WHAT TO PRODUCE: All of the records below are to be given again word for word, with the pictures removed.

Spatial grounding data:

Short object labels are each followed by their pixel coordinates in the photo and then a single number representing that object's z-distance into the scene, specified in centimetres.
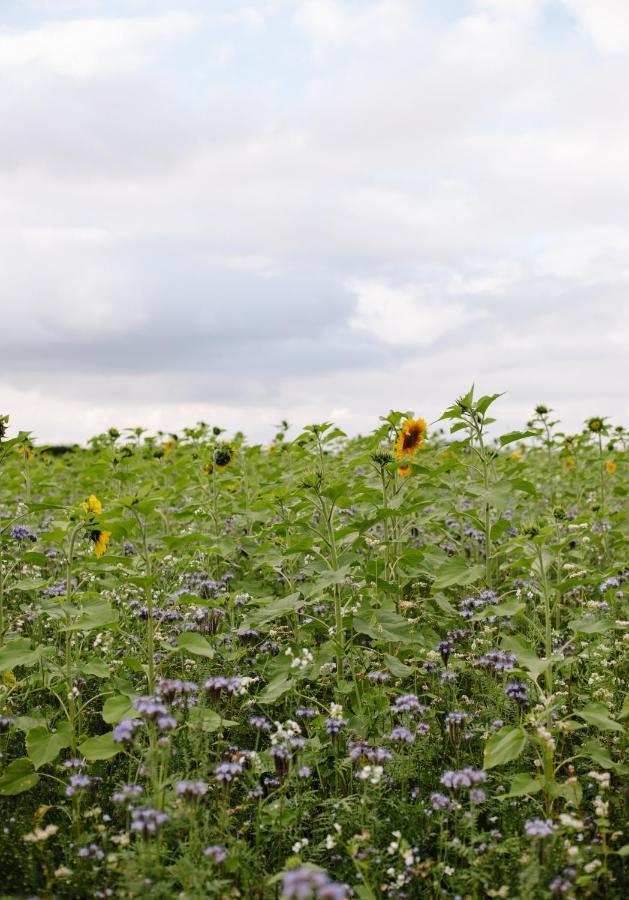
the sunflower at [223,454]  702
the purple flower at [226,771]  309
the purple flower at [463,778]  302
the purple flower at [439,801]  312
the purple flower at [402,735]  334
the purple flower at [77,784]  317
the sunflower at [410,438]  587
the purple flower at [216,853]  269
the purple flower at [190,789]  282
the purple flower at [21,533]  618
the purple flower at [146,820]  269
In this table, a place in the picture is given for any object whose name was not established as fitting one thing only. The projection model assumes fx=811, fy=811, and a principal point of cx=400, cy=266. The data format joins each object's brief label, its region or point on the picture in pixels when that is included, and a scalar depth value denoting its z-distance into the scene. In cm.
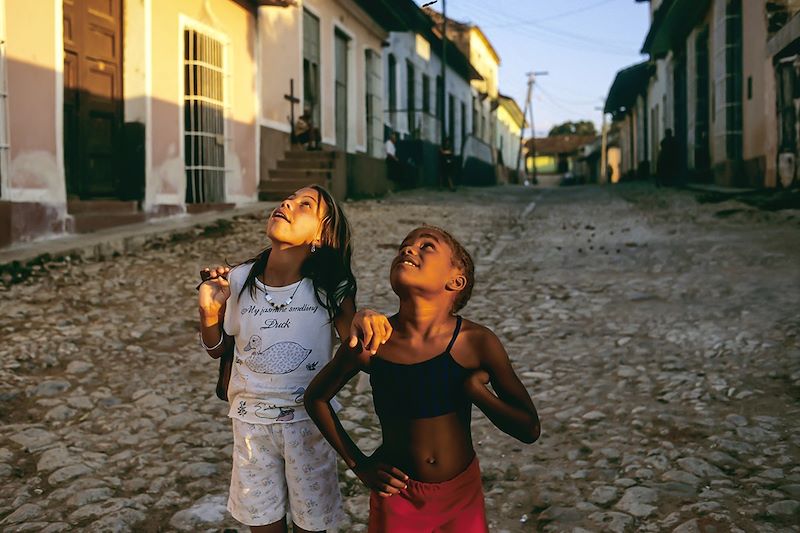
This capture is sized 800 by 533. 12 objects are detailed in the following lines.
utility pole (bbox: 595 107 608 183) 4869
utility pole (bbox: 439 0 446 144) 2403
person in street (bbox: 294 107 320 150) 1356
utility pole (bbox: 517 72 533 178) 5373
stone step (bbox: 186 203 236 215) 1080
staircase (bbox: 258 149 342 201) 1273
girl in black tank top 174
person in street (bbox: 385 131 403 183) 1866
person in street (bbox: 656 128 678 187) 1995
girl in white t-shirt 216
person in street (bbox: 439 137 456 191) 2216
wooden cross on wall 1330
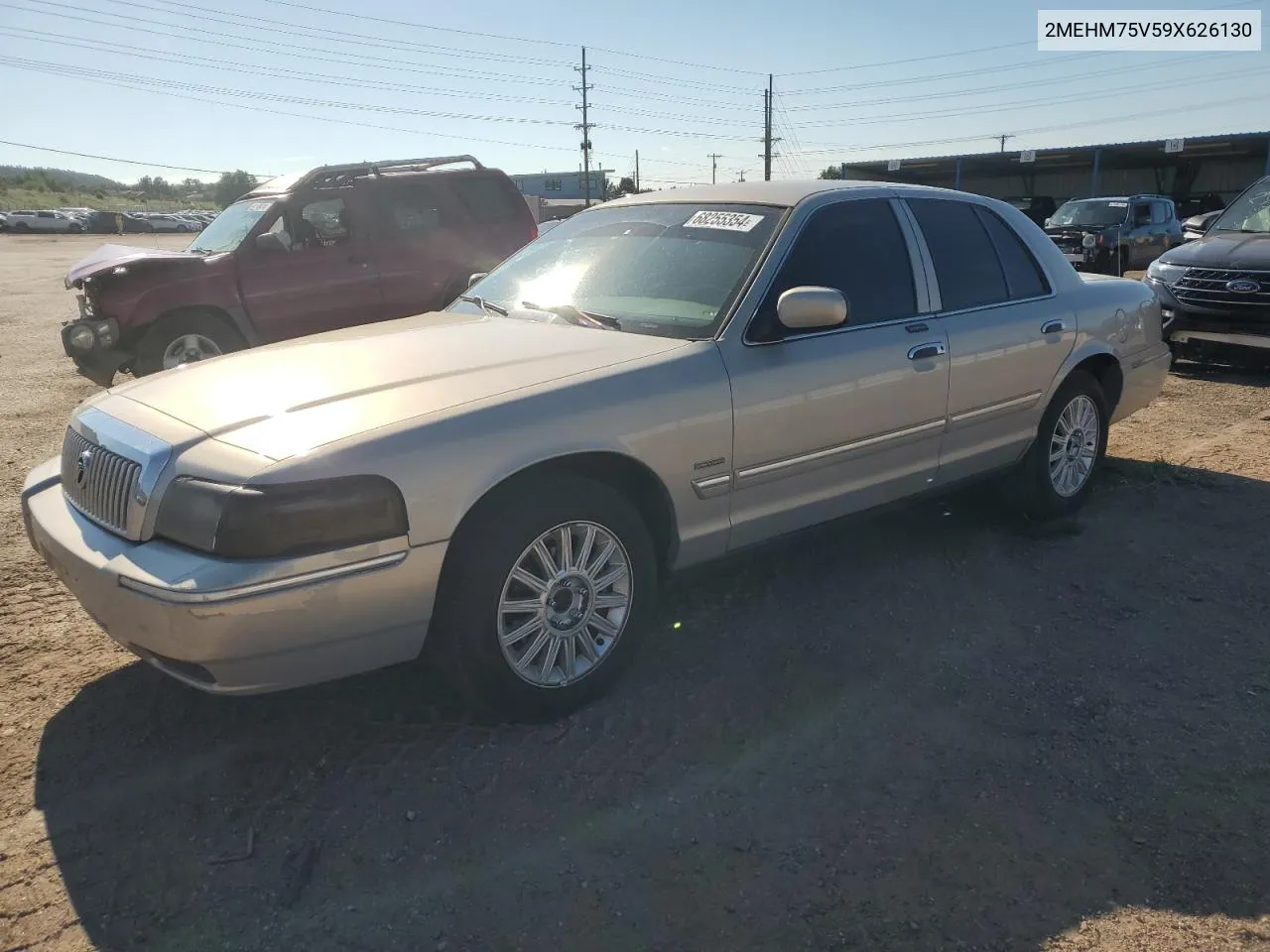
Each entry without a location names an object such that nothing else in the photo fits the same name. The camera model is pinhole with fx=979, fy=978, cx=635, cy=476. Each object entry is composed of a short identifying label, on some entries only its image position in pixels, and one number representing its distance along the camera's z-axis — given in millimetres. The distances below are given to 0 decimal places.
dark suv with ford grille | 8539
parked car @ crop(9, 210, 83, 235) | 50656
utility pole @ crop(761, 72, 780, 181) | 59719
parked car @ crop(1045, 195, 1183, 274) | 17422
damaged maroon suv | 7845
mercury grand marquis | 2658
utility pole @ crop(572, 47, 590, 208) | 61619
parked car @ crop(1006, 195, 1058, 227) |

ANSWER:
Short object labels are each followed by their pixel coordinates in the photo and then a single number representing that object's z-distance into the scene, specified in centimetres.
the sunflower at [223,454]  702
the purple flower at [226,771]  309
the purple flower at [463,778]  302
the purple flower at [439,801]  312
the purple flower at [402,735]  334
the purple flower at [77,784]  317
the sunflower at [410,438]  587
the purple flower at [216,853]  269
the purple flower at [190,789]  282
the purple flower at [21,533]  618
the purple flower at [146,820]  269
In this table, a place in the picture is given for any object whose name was not established as fitting one thing only. The projection model assumes fx=811, fy=811, and a principal point of cx=400, cy=266. The data format joins each object's brief label, its region or point on the picture in pixels when that is included, and a scalar depth value denoting its z-distance into the scene. In cm.
This capture is sized 800 by 533. 12 objects are detailed in the following lines.
utility pole (bbox: 595 107 608 183) 4869
utility pole (bbox: 439 0 446 144) 2403
person in street (bbox: 294 107 320 150) 1356
utility pole (bbox: 517 72 533 178) 5373
stone step (bbox: 186 203 236 215) 1080
staircase (bbox: 258 149 342 201) 1273
girl in black tank top 174
person in street (bbox: 385 131 403 183) 1866
person in street (bbox: 656 128 678 187) 1995
girl in white t-shirt 216
person in street (bbox: 439 137 456 191) 2216
wooden cross on wall 1330
Each entry without a location names an object such that nothing else in the photo fits the same name. The camera model is pinhole with fx=979, fy=978, cx=635, cy=476. Each object entry is composed of a short identifying label, on some entries only its image position in pixels, and one number representing its distance along the camera's z-axis — given in millimetres. The distances below are given to 0 decimal places.
dark suv with ford grille | 8539
parked car @ crop(9, 210, 83, 235) | 50656
utility pole @ crop(761, 72, 780, 181) | 59719
parked car @ crop(1045, 195, 1183, 274) | 17422
damaged maroon suv | 7845
mercury grand marquis | 2658
utility pole @ crop(572, 47, 590, 208) | 61619
parked car @ crop(1006, 195, 1058, 227) |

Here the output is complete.